4. We have evaluated the rival submissions of the parties, on the touch stone of the impugned order of the learned Tribunal.
5. It is rather crucial that the petitioner herself admits that she had ceased to be in service in the year 2013, but had approached the learned Tribunal only in the year 2019 seeking “retrospective” regularization. The edifice of her claim is that a person by name “Kathireshan” - who was also earlier a casual employee, with temporary status having been given on 01.09.1993 - was offerred regular status, even after he died by treating it as a “posthumous regularization”.
6. We are at a loss to understand how a person could have been given “posthumous regularization”; and can only construe that, for some reason, the afore mentioned individual had been granted retiral benefits, construing him to have been regularised while he was in service.
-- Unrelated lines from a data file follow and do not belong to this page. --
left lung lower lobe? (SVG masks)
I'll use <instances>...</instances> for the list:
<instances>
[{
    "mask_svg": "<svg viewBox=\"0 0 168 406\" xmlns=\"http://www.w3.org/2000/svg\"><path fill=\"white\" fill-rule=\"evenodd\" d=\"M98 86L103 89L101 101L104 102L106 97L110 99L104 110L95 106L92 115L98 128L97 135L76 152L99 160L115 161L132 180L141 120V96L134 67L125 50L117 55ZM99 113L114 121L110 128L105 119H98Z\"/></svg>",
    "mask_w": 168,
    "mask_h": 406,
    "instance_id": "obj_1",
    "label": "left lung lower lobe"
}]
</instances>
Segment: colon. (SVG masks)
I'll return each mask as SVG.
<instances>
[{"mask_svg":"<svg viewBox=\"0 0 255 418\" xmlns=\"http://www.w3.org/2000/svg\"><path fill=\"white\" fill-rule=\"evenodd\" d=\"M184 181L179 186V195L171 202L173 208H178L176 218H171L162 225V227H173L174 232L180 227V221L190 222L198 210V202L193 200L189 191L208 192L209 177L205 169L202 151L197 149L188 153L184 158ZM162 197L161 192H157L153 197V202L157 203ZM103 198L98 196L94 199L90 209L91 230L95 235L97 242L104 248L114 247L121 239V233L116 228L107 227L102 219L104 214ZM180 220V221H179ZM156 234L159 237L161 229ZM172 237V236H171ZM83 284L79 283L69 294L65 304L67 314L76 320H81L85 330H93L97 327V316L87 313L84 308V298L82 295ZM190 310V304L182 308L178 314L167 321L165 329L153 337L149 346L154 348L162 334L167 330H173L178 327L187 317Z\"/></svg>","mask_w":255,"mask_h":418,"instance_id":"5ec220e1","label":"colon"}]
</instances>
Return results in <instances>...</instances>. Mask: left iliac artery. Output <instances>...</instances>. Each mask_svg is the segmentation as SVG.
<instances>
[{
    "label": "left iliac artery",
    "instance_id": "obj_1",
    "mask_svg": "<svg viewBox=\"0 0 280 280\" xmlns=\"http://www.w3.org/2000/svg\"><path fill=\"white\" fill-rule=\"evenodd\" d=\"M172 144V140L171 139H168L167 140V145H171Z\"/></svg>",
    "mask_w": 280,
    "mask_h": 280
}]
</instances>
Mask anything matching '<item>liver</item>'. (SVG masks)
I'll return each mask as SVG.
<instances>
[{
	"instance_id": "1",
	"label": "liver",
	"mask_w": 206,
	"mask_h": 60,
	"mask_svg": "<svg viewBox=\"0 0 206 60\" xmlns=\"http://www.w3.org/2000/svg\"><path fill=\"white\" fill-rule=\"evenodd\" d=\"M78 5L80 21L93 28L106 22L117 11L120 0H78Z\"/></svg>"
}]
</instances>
We do not know under what manner this was done; and it is admitted by the petitioner herself that this was not under a Scheme or any such.
7. Even assuming that the aforementioned Shri.Kathireshan had been given such “regularisation”, it would not be prudent or available to this Court to direct the respondents to do so qua others, when there are no provisions of law supporting such a course.
8. That apart, when the petitioner unequivocally admits that she has “retired” from service in the year 2013, there was no question of any regularization having been offered to her in a retrospective manner, on a plea that she has raised in the year 2019. Of course when we say this, we are fully cognizant of the submissions of Sri.K.Ravi - learned counsel for the petitioner, that his client had been approaching the respondents for the relief while she was in service, but not granted.
9. The surviving issue is whether there was a duty on the respondents to have mandatorily conducted an enquiry for the purpose of regularization under the mandate of Umadevi (supra). We cannot find any such obligation having been cast upon any Department, but it would have been certainly open to the petitioner to approach a competent judicial forum to seek that such be done under its purlieus. When the petitioner concedes she has not done so, but had approached the learned Tribunal only in the year 2019, namely six years after her retirement, we cannot find her claim to be worthy of consideration or grant.
In the afore circumstances, we obtain no reason to interfere with the impugned order of the learned Tribunal; and consequently dismiss this Original Petition.